So macht Philosophie Spass: David Precht überzeugt bei der Vorstellung seines neuen Buches
Zum Überleben brauchen wir die Philosophie nicht – für ein gutes Leben aber schon. So könnte die Quintessenz von Richard David Prechts Buchpräsentation lauten. Denn auch wenn das Sinnieren über philosophische Fragen keinen konkreten Nutzen bringt, so handelt es sich dabei doch um eine erfüllende Tätigkeit.
Dass die Beschäftigung selbst mit unnützem Wissen ein breites Publikum anzusprechen vermag, beweist die von der Buchhandlung Schreiber organisierte Buchpräsentation. Am Mittwochabend fand sich in der ausverkauften Schützi ein bunt durchmischtes Publikum zusammen, um der Präsentation von Prechts neustem Buch, «Erkenne dich selbst», beizuwohnen.
Es handelt sich dabei um den zweiten seiner auf vier Bände angelegten Philosophiegeschichte. Das Gespräch wurde von Britta Spichiger, Mitverantwortliche für die Sendung «BuchZeichen» bei Radio SRF 1, moderiert.
Erkenne dich selbst
Band zwei widmet sich der Philosophie der Renaissance, der Aufklärung und des Deutschen Idealismus. Der Titel «Erkenne dich selbst» spielt dabei auf eine Wende im philosophischen Denken ab, die in der frühen Neuzeit einsetzte. Anders noch als in der griechischen Antike galt die Auffassung, dass sich die Wirklichkeit objektiv erfassen lässt, nicht mehr unbeschränkt.

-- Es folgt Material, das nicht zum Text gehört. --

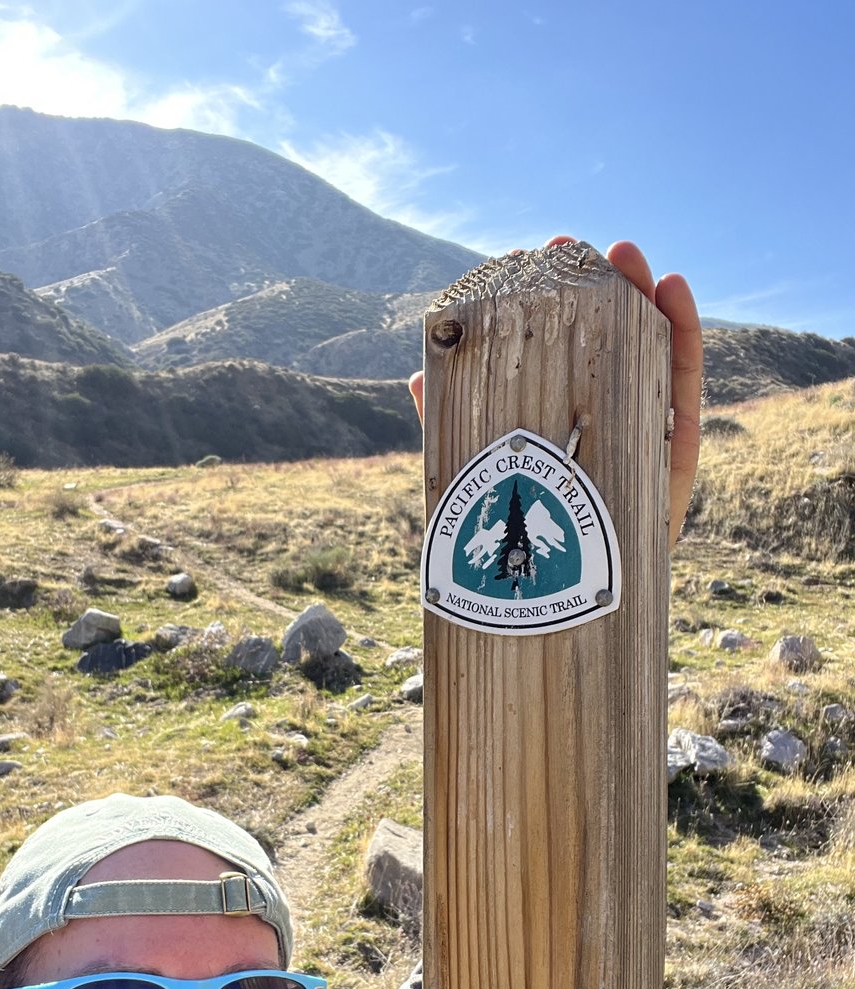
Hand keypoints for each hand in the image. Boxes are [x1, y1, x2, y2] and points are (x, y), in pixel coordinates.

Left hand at [408, 238, 701, 552]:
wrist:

Plötzlich begannen die Philosophen daran zu zweifeln, dass die Wirklichkeit tatsächlich so ist, wie wir sie zu sehen glauben. Was, wenn das, was ich als Subjekt für die Wirklichkeit halte, nur Inhalt meiner Vorstellung ist? Kann ich dann noch von einer objektiven Welterkenntnis sprechen? Wohl kaum. Vielmehr kann ich dann nur noch von der Wirklichkeit sprechen, wie sie sich in meinem Bewusstsein darstellt.
Um die Welt zu verstehen, muss ich also mein Bewusstsein verstehen, muss mich als wahrnehmendes und denkendes Wesen begreifen – muss mich also selbst erkennen.
Befreiung von der Arbeit
Mit Selbsterkenntnis wollte sich Precht aber nicht allzu lange aufhalten. Nach der Pause wagte er den Sprung von der Vergangenheit in die Zukunft: Im zweiten Gesprächsteil drehte sich alles um die digitale Revolution und ihre Folgen. Precht vertrat dabei die These, die fortschreitende Digitalisierung führe zu einer grossen Arbeitslosigkeit. Computer und Roboter werden uns immer mehr Arbeiten abnehmen.

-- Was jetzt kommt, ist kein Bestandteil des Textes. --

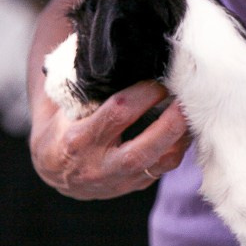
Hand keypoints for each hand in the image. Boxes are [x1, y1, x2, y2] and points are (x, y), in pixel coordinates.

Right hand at [29, 80, 190, 199]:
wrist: (54, 171)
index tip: (158, 80)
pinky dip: (177, 148)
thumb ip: (88, 88)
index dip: (143, 95)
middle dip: (170, 123)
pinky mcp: (134, 186)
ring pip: (159, 163)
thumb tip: (122, 58)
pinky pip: (163, 169)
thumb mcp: (63, 107)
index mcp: (78, 140)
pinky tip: (184, 129)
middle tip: (187, 101)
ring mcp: (118, 181)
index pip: (118, 114)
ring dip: (181, 137)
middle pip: (143, 149)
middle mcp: (99, 165)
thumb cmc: (61, 128)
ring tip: (191, 113)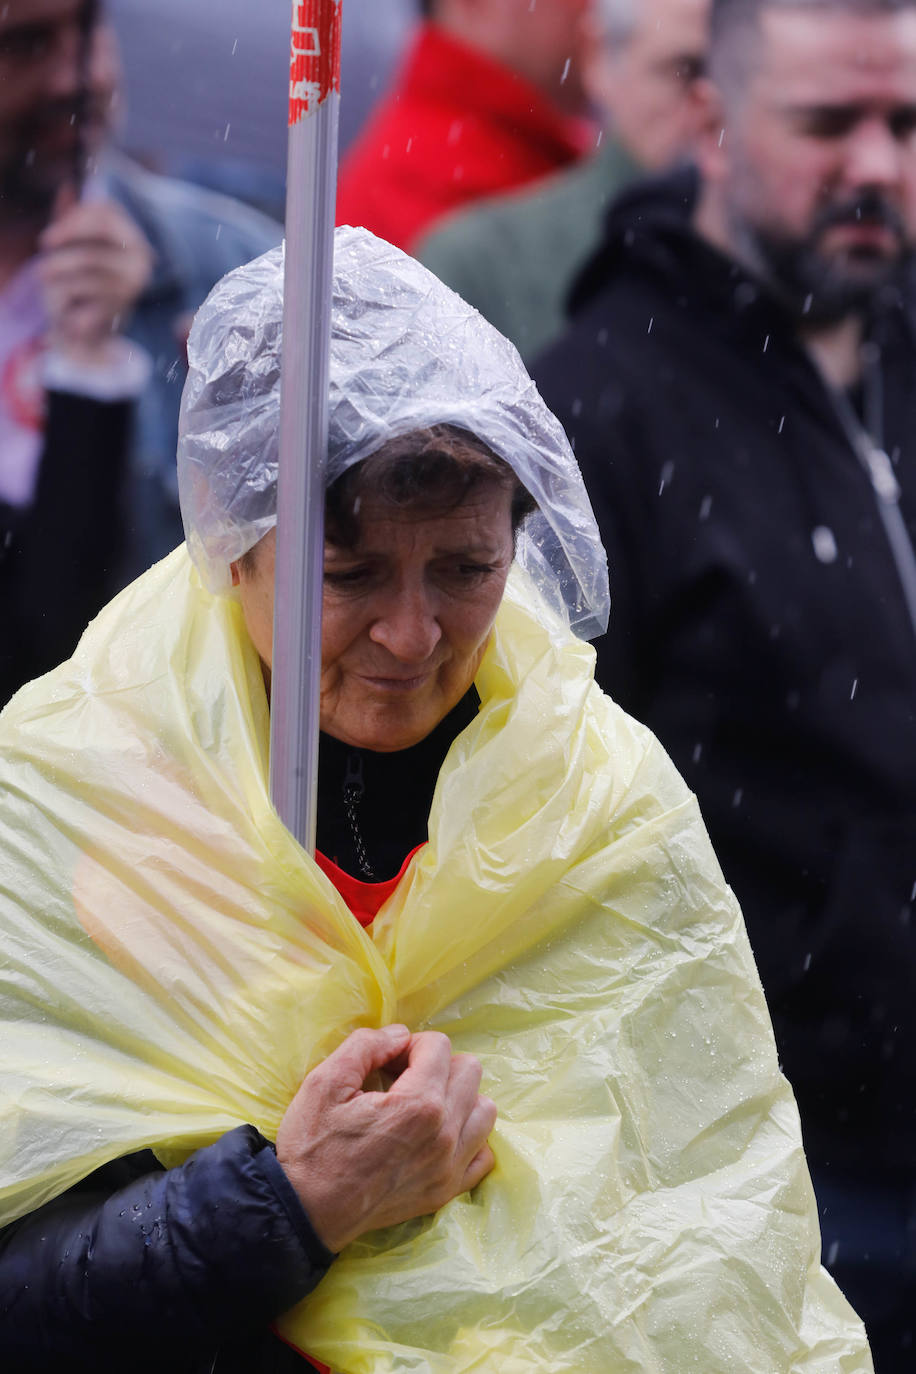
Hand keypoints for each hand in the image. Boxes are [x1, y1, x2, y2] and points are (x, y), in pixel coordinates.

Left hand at [38, 186, 153, 366]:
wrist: (90, 337)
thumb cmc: (80, 284)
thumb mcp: (75, 248)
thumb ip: (71, 219)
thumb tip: (67, 188)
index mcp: (134, 240)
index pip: (107, 212)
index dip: (74, 217)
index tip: (49, 236)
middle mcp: (140, 260)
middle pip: (97, 235)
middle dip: (64, 241)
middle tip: (41, 252)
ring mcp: (132, 285)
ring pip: (83, 265)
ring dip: (56, 272)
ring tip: (48, 280)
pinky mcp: (118, 308)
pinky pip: (77, 292)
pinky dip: (64, 300)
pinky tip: (68, 310)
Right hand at [276, 1026, 496, 1252]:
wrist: (307, 1212)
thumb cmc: (313, 1146)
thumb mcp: (325, 1082)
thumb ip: (366, 1045)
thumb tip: (400, 1035)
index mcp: (419, 1105)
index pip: (439, 1047)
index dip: (409, 1044)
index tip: (386, 1062)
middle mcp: (445, 1135)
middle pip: (470, 1072)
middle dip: (437, 1065)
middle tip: (402, 1079)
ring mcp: (450, 1167)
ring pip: (484, 1110)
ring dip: (458, 1098)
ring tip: (422, 1106)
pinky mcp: (447, 1191)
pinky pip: (482, 1155)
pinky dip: (467, 1138)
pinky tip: (437, 1136)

Unser Leben wird nicht mehr durch die Erwerbsarbeit geprägt sein. Um diesem gesellschaftlichen Wandel zu begegnen, braucht es grundlegende Anpassungen. Für Precht stehen dabei die Einführung eines Grundeinkommens und eine Neuausrichtung des Bildungssystems im Vordergrund.
Mit seinen pointierten Aussagen erntete Precht wiederholt den Applaus des Oltner Publikums. Im Laufe des Abends wird klar, weshalb Precht ein begehrter Gast für Vorträge und Podiumsgespräche ist: Er verzichtet weitgehend auf abgehobenes Fachvokabular, komplexe philosophische Gedankengänge veranschaulicht er durch Beispiele aus dem alltäglichen Leben und humorvoll-scharfzüngige Bemerkungen gehen ihm leicht von den Lippen.
Der Philosoph als Generalist
Precht ist stets darum bemüht, das philosophische Denken in den jeweiligen historischen, gesellschaftspolitischen und wirtschaftlichen Kontext einzubetten. Zusammenhänge herzustellen, ist ihm wichtig. So versteht er sich selbst denn auch als Generalist: Seine Aufgabe sieht er darin, Orientierungswissen zu erarbeiten.
Dieses Wissen soll helfen, in einer zusehends ausdifferenzierten Gesellschaft die Übersicht zu bewahren. Dies dürfte auch einen Teil seines Erfolgs erklären: In der heutigen komplexen Welt sehnen sich die Menschen nach einfachen Erklärungen. Mit seiner klaren Argumentation vermag Precht dieses Bedürfnis zu stillen.
Urs Bütler, Inhaber der Buchhandlung Schreiber, ist es dank seiner speziellen Beziehungen – er hat den Autor 2010 an der Frankfurter Buchmesse kennen gelernt – erneut gelungen, Precht nach Olten in die Schützi zu holen. Es handelt sich hierbei um den einzigen Auftritt in der Schweiz und um einen seiner wenigen öffentlichen Auftritte dieses Jahr überhaupt.